China incentivará importados de maior valor do Brasil

A China se comprometeu a incentivar o aumento das importações de produtos de maior valor agregado do Brasil, segundo comunicado conjunto dos dois países divulgado nesta terça-feira, durante visita da presidente Dilma Rousseff a Pequim.

REUTERS

12 de abril de 2011 | 13h06

A diversificação das exportações à China é uma das principais reivindicações do setor produtivo nacional, que reclama do domínio de produtos básicos, como commodities, na pauta de vendas ao país asiático.

"A parte chinesa manifestou disposição de incentivar suas empresas a ampliar a importação de produtos de maior valor agregado do Brasil", afirmou comunicado divulgado pelo Ministério de Relações Exteriores.

No ano passado, 83 por cento das exportações brasileiras à China foram de produtos básicos, enquanto 98 por cento das importações foram de produtos manufaturados.

Já o Brasil reafirmou o compromisso de tratar com rapidez a questão do reconhecimento da China como economia de mercado, segundo o comunicado conjunto.

Em 2004, o governo brasileiro declarou reconhecer a China mas não formalizou a decisão. A posição é contestada por empresários brasileiros, que acusam exportadores chineses de práticas desleais, como dumping.
********
Retome a notícia sobre o comércio entre China e Brasil logo após a última frase apresentada e escreva o trecho que vem em seguida.

* Dados fornecidos *
********
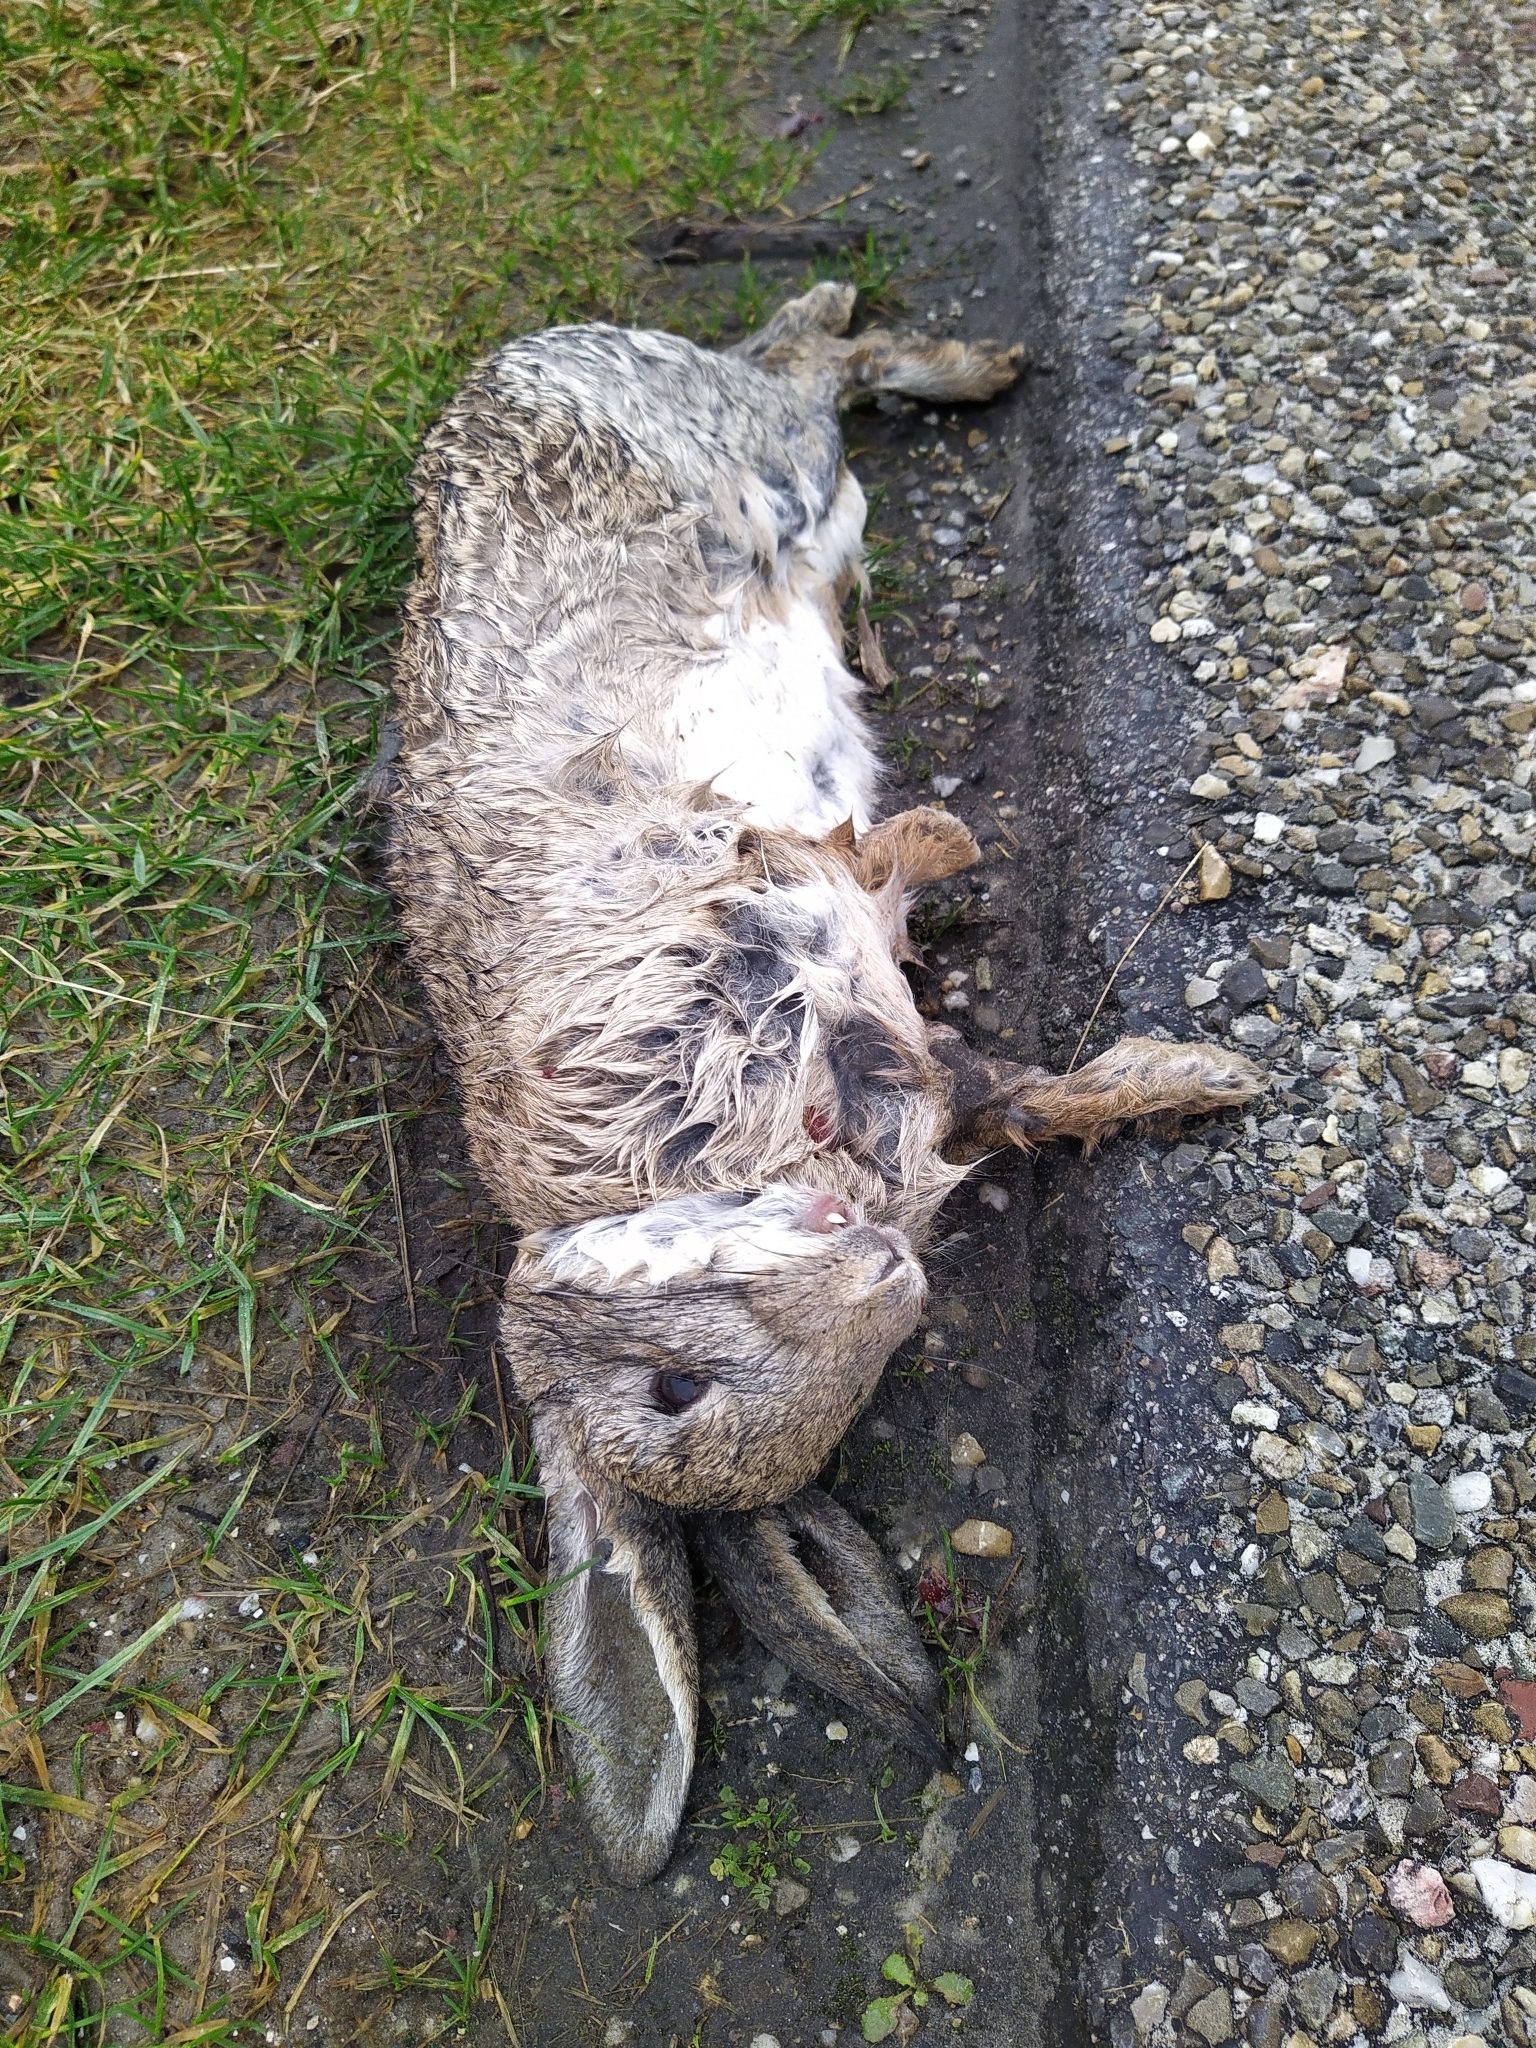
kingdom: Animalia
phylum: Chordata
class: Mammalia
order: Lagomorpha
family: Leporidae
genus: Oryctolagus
********
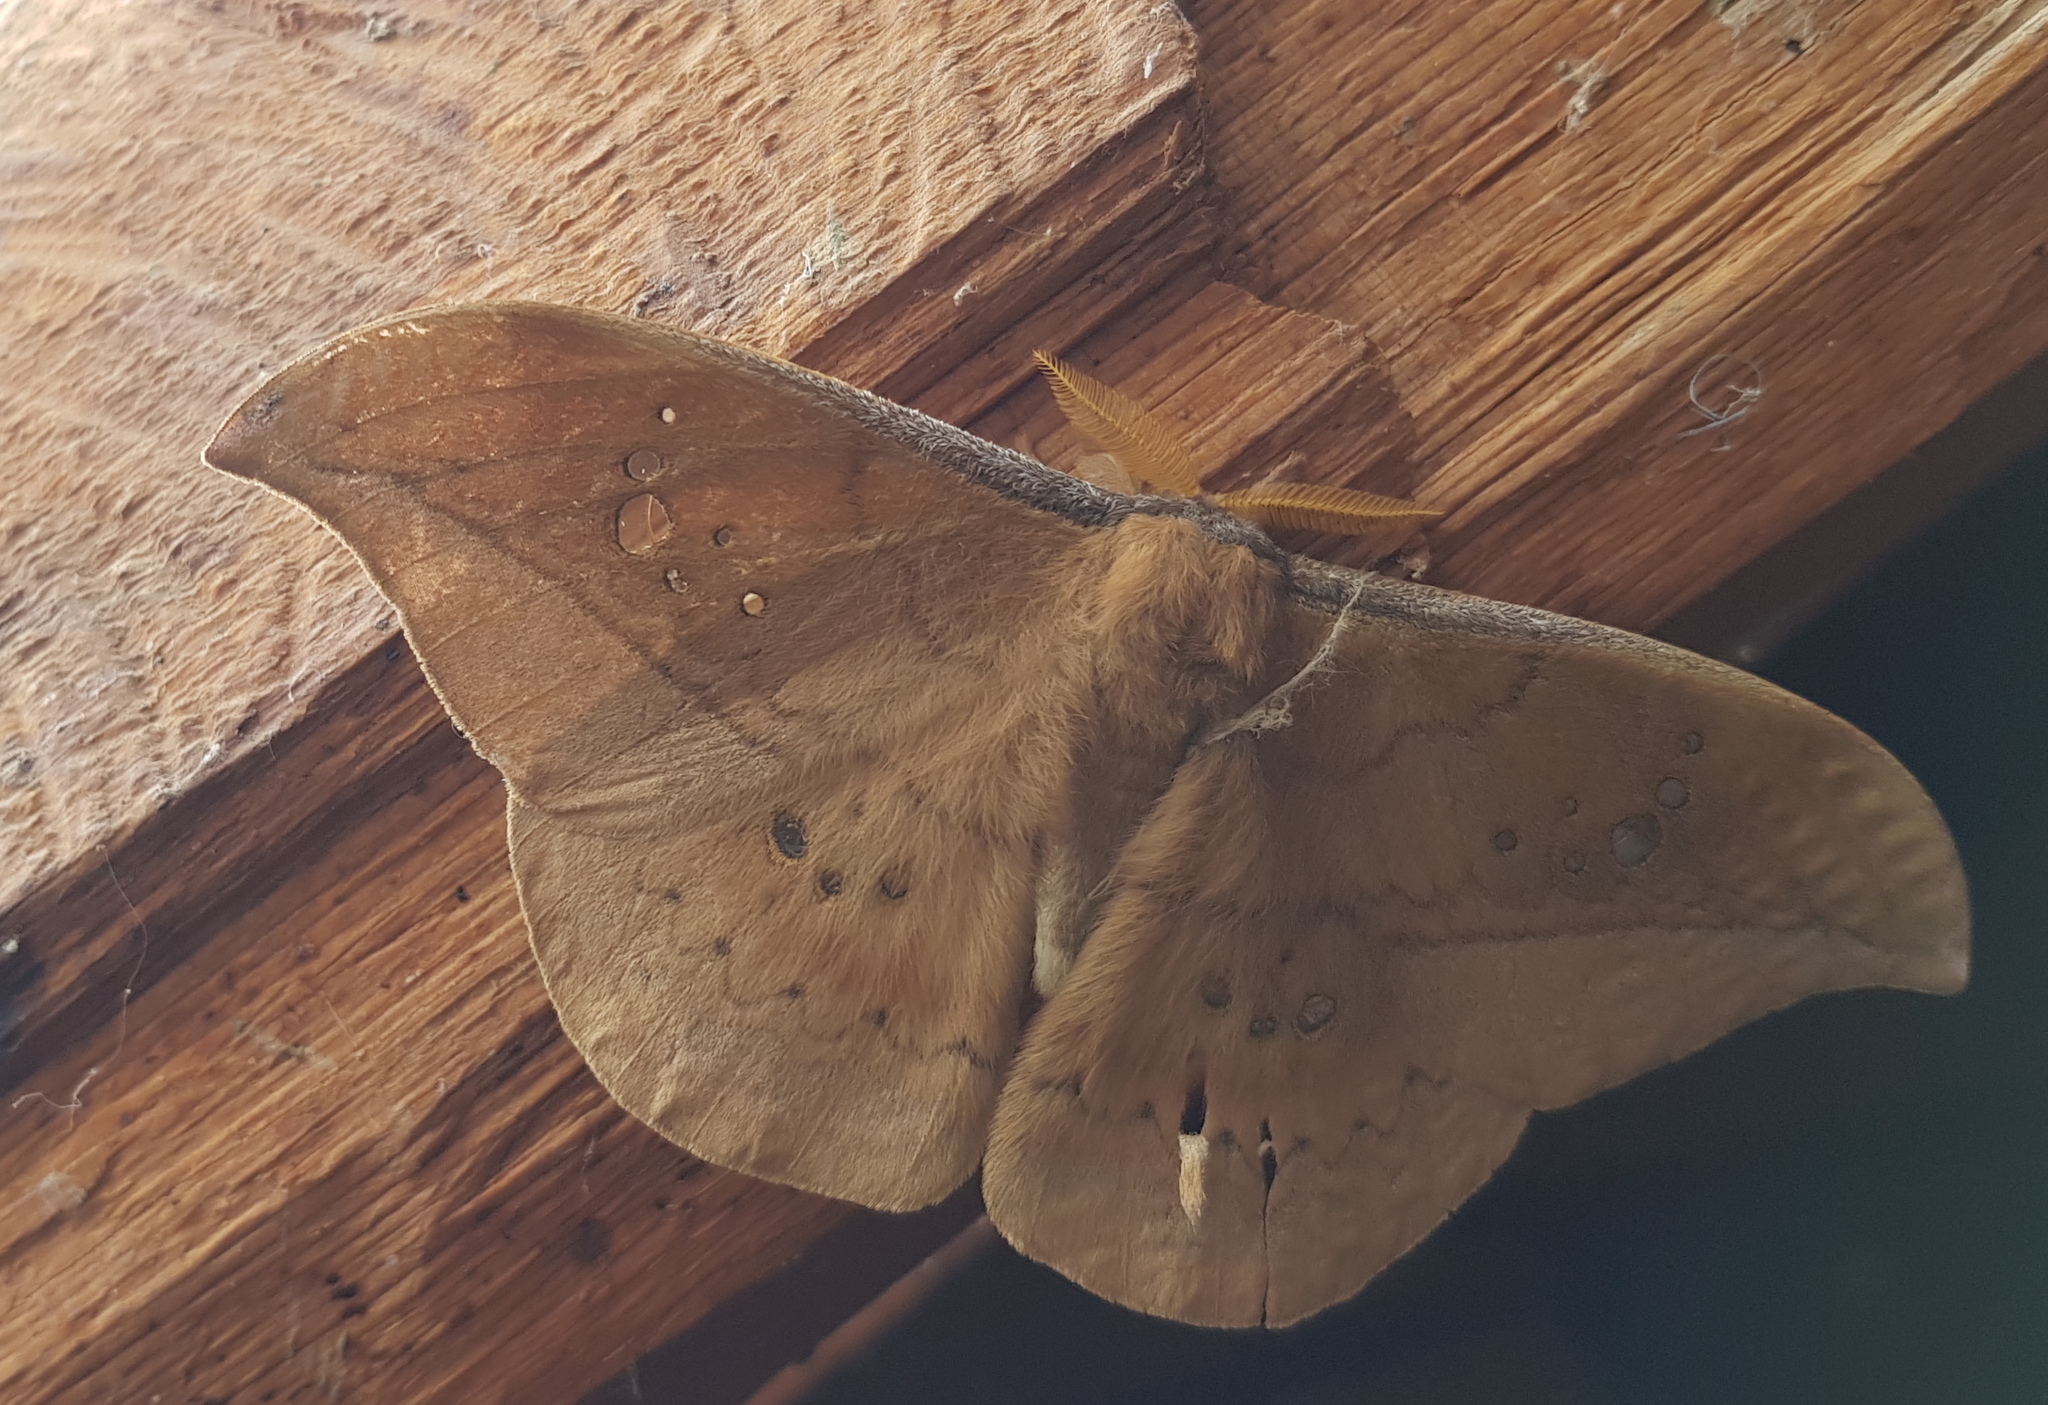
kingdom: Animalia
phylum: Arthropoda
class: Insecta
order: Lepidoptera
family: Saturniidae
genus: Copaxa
********
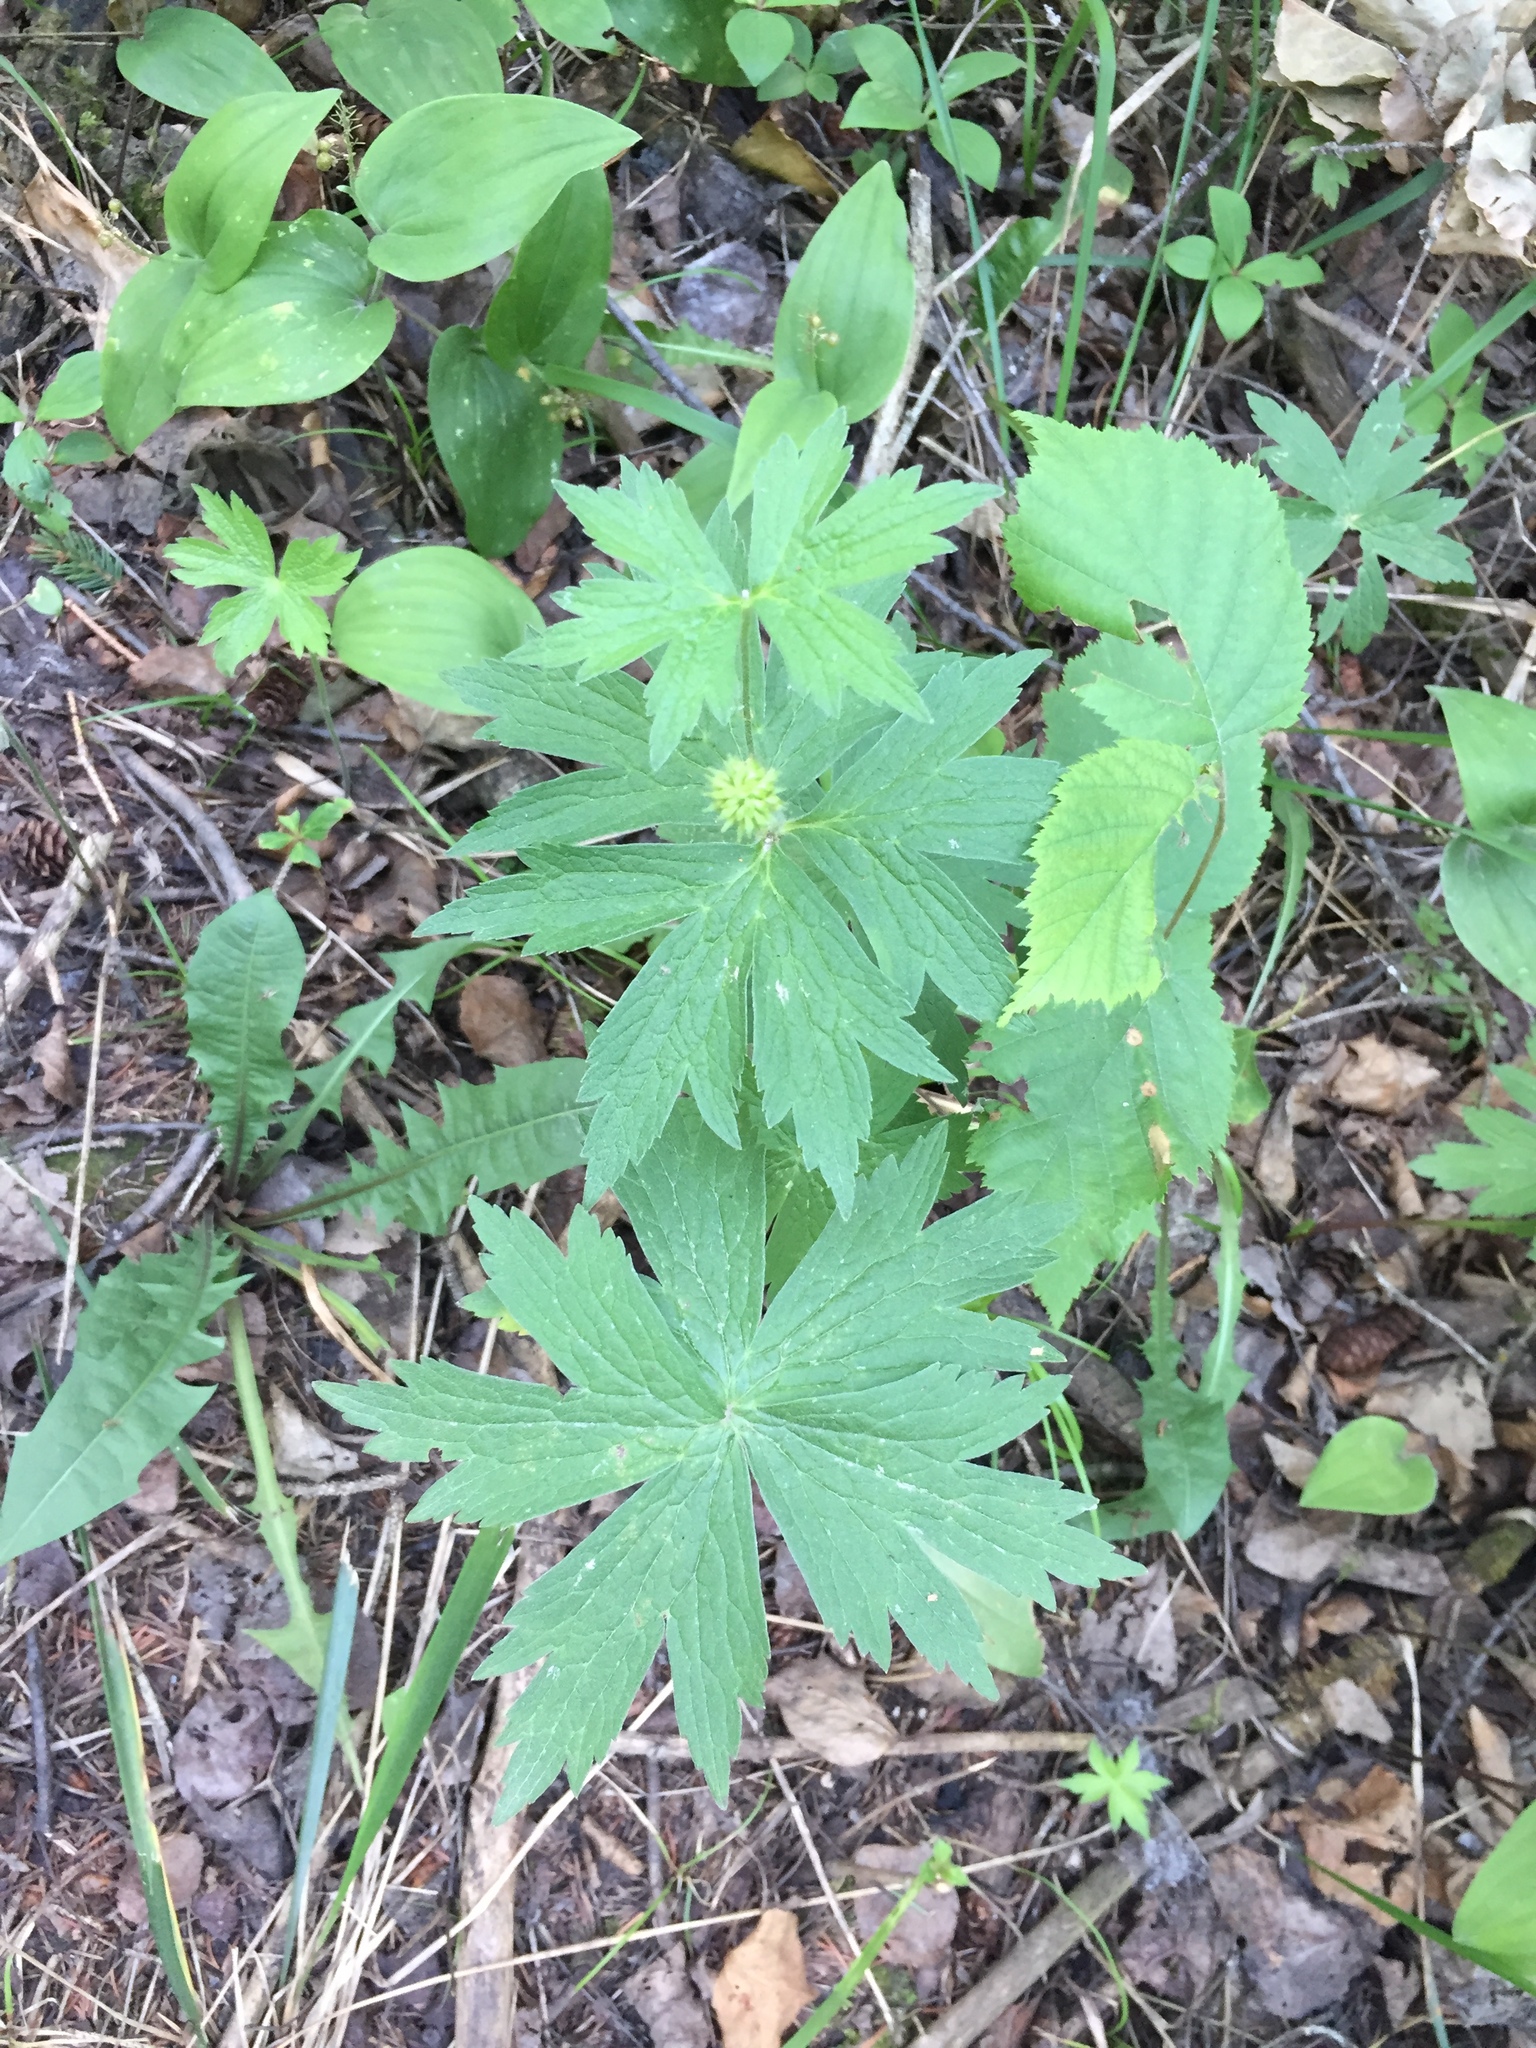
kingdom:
********
* Resposta *
Outra questão sensível aos exportadores brasileiros, o valor baixo do iuan, não foi mencionada no comunicado.

Os países também reiteraram o compromisso com as negociações para a conclusão da Rodada de Doha e em ampliar os investimentos recíprocos em diversas áreas, como tecnologia, energia, mineração, logística e setor automotivo.

ONU E DIREITOS HUMANOS

O objetivo do Brasil de conseguir um assento permanente no Conselho de Segurança da Organização da Organização das Nações Unidas (ONU) não recebeu apoio formal dos chineses.

Apesar de defender, junto com o Brasil, a necessidade de reforma na entidade, o governo chinês disse apenas que "compreende e apoia a aspiração brasileira de vir a desempenhar papel mais proeminente nas Nações Unidas".

Em relação à questão dos direitos humanos, tema sensível aos chineses, os países fortalecerão consultas bilaterais e promoverão o intercâmbio de experiências e boas práticas".